**Problem details:**
Read the data line by line and say how many lines contain the string "elbow", giving the number alone.

**Task input:**
◇ ◇ ◇ ◇ ◇ ◇ ◇
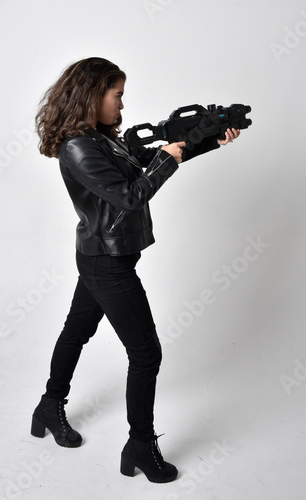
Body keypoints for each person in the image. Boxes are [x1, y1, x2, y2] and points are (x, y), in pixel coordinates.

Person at [31, 57, 240, 483]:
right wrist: (167, 158)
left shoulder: (102, 139)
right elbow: (130, 196)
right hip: (106, 263)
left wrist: (211, 140)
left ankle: (47, 409)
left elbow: (150, 158)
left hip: (103, 255)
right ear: (92, 95)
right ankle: (140, 447)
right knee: (146, 354)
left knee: (77, 330)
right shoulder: (78, 146)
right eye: (117, 95)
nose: (122, 104)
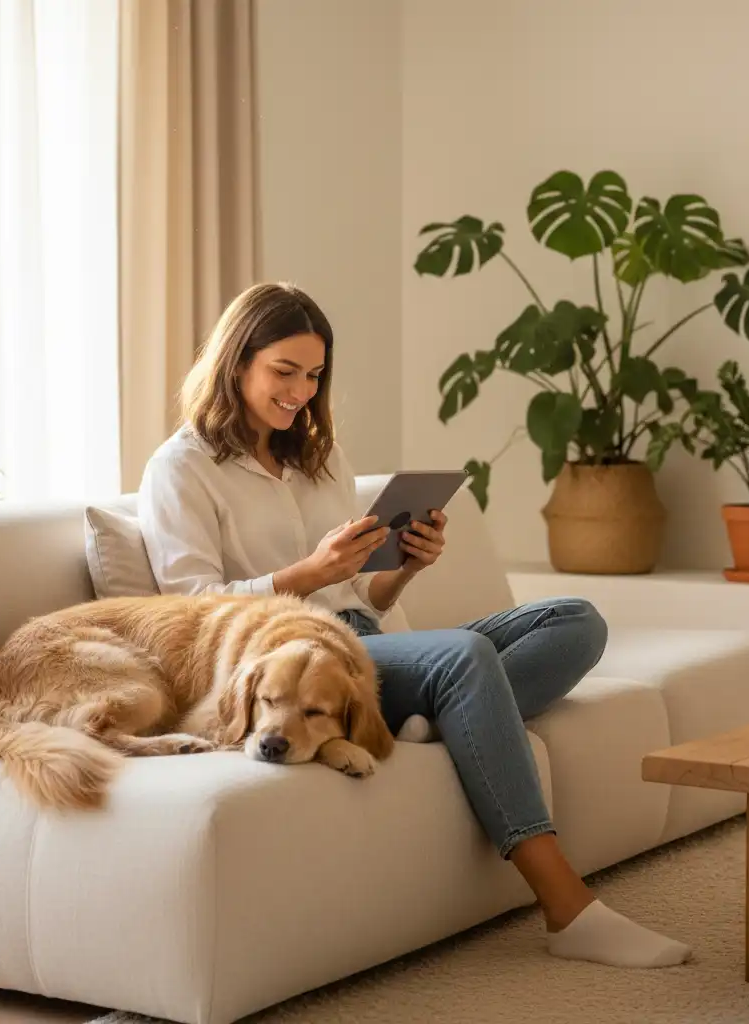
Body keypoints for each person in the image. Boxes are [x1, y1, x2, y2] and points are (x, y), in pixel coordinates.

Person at [137, 281, 692, 970]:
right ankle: (566, 906)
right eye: (284, 371)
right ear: (235, 362)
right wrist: (306, 573)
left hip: (365, 643)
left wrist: (405, 568)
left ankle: (429, 719)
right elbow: (192, 609)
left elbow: (359, 594)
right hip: (293, 662)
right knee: (462, 656)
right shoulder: (181, 468)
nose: (300, 392)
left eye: (313, 375)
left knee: (574, 620)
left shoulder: (318, 454)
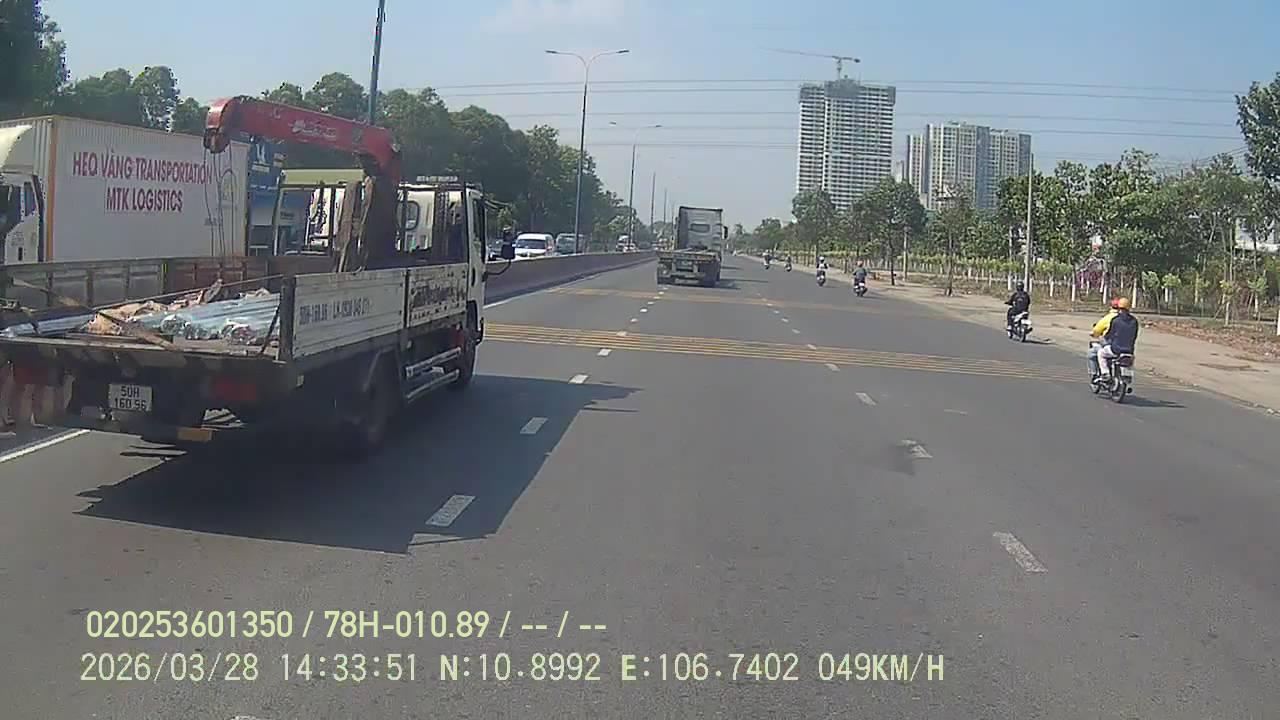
◇ ◇ ◇ ◇ ◇ ◇ ◇
**Problem solution:**
4